Monday, 2 April 2018

Knee Deep


The next title in my randomly generated picks is Knee Deep, a game that came with a package of Wales Interactive Games along with the previously reviewed Late Shift.

Knee Deep is a visual novel so just give me a few minutes to find and re-read my Three Fourths Home review… okay done. Knee Deep is somewhat of an improvement over that pile of shite and not just because all of Knee Deep’s achievements unlocked when they were supposed to. It still hasn’t enamoured me to the visual novel genre but did show that Three Fourths Home is a blip even by the genre’s own standards.
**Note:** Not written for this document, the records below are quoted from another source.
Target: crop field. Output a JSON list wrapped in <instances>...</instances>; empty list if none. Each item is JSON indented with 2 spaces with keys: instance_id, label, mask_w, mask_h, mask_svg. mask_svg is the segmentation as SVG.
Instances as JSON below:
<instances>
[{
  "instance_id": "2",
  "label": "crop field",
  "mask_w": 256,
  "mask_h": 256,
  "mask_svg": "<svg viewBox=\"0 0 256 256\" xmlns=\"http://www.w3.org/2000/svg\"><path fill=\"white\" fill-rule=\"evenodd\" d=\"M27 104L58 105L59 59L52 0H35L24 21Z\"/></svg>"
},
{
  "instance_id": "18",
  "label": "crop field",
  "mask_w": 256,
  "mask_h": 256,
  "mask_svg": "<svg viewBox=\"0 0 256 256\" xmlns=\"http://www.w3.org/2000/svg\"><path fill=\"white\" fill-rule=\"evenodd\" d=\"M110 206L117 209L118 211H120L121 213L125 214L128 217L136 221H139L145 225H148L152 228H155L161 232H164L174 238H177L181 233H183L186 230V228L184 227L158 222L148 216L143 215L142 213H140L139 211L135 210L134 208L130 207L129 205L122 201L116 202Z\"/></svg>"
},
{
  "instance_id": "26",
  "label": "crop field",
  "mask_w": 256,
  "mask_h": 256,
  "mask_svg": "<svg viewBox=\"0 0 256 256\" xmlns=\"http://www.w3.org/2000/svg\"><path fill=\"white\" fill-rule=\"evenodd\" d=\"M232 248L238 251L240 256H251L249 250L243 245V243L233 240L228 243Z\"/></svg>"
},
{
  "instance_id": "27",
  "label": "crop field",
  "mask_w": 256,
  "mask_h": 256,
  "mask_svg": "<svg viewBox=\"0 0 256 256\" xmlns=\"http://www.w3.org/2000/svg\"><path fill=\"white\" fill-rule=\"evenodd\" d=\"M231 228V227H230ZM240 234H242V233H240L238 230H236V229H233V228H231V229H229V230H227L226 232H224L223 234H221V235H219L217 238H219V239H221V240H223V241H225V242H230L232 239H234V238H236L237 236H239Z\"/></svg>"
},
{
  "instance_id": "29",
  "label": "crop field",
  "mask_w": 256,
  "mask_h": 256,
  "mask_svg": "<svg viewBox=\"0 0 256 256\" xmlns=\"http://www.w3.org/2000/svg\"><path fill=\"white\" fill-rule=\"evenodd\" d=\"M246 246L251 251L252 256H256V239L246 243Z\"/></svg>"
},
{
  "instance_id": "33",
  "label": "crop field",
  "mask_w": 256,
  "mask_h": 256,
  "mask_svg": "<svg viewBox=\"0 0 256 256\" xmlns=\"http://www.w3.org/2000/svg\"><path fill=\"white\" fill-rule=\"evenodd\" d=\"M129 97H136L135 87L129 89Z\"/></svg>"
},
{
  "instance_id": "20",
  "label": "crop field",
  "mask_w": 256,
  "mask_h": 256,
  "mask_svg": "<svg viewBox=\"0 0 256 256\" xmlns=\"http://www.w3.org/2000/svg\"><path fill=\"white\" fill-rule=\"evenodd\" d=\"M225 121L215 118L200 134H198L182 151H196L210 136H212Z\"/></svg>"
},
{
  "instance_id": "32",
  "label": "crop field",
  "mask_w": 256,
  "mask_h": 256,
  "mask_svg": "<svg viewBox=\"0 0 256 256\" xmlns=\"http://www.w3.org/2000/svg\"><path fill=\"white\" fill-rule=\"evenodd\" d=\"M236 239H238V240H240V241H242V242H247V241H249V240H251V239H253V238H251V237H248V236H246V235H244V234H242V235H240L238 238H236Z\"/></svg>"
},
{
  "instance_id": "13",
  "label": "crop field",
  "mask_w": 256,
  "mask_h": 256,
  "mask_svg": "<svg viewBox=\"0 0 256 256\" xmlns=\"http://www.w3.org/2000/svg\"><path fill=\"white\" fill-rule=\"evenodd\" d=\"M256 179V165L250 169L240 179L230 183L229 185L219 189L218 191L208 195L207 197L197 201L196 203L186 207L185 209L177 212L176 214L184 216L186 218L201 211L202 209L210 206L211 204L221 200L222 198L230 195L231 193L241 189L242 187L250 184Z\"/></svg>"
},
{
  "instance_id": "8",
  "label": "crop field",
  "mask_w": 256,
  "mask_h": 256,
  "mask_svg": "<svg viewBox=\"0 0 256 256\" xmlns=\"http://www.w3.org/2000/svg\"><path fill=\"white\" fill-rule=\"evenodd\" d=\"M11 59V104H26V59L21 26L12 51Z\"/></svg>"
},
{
I wasn’t looking for another visual novel game to play – it was just cheaper to get the other games I wanted in a bundle.

Anyway, Knee Deep is a visual novel game where you are effectively watching a play with actors and you have to make dialogue decisions with three different protagonists – well, technically four but you spend the majority of the game following three of them so we will stick with three.

The story, after having played through the first act three times, is bizarre to the point of stupidity and that’s without going into the dialogue choices. I suppose revealing the end, even if the end makes no sense in its own context, is a spoiler so here is the warning.

What starts out as a murder investigation turns into exposing a political cover up. But in a dramatic twist, it turns out the political cover up is just a front for… bringing the dead back to life. In the form of a half-zombie. And then the town is swallowed by a sink hole. You can’t make this stuff up. Although, Knee Deep’s universe is proof that you actually can.

Turning to the characters themselves and the dialogue options, each of the three characters you control has a dialogue trait that allows you to play the game as a total freak. Romana can just say something strange in response to stuff, Jack can make belligerent comments and KC can make cynical comments. This was actually quite good at first but on multiple playthroughs, it gets exposed.

You are told as the start of the game that you cannot ‘lose’ but your choices change how people react to you. This is true in mini segments. You can be as strange or belligerent towards people as you want but they will inevitably go back to a fixed track dialogue that’s so lazily done, it makes no sense half the time. An example of this is when Romana makes strange comments, some people call her weird whereas others just churn out their pre-determined speech as if saying ‘Pineapple’ for no reason is perfectly normal.

Gameplay wise, there isn’t a lot. There are four, maybe five, bits where you have to do the computer game equivalent of a mini jigsaw puzzle but that’s it. The rest is incessantly clicking through endless, and sometimes pointless dialogue.

The game also had a few glitches when I played. Sometimes a puzzle would start and the game would move on in the background and characters would talk over what was happening. On one of my subsequent playthroughs, when I skipped some dialogue, the character didn’t seem to like this and just carried on talking anyway.

The menus and dialogue selections are very clunky too. It felt like the game wasn’t ready for me to press buttons at certain points and I would have to press a button twice to select a dialogue choice or wiggle the analogue stick a lot to see if the menu was active. And even then, there was no guarantee the cursor would move to where I wanted it to go. It felt a lot like poor design.

Achievements – 1,000 Points – 43 Achievements

All of the achievements can be put into three categories. Story Related; Multiple Pathways and continuous selection.

There are 16 achievements for running through the game from start to finish and you will get some of the multiple-choice ones as you do.

Turning to the continuous selection ones, there are 9 achievements here. With your three characters, you have to select strange, cynical or belligerent dialogue options at every opportunity. If you don’t miss any, all 6 will unlock by the end of the second act. There are 2 achievements for each character. The bigger pain in the ass are the other three. You make reports as you play the game that show the public what’s happening in the story and these reports can either be cautious, edgy or inflammatory. You have to continuously select the same style of report to get three separate achievements associated with the styles. Thankfully this only applies to the first act. I think I would have killed myself if I had to play through the full game three times.

The other multiple pathways ones can all be obtained by leaving to the main menu after the first achievement unlocks and reloading. This is only really necessary in Act III since you have to play Act I three times anyway and there are no missables in Act II. The most notable ones for these involve taking an Opto test as both Romana and Jack. There are three outcomes for each character and you have to get all three for six achievements. Jack also has a belligerent response instead of taking the test so this one is actually 4 choices.

Downloadable Content – N/A

Knee Deep was a straight forward game completion that I did actually enjoy for the first couple of hours. It’s funny in places too but the dialogue inconsistencies and pretentious nature of some of the humour somewhat zapped my enjoyment. The last two partial playthroughs were not fun either. Still, for the achievement hunters, it’s an effortless 100%.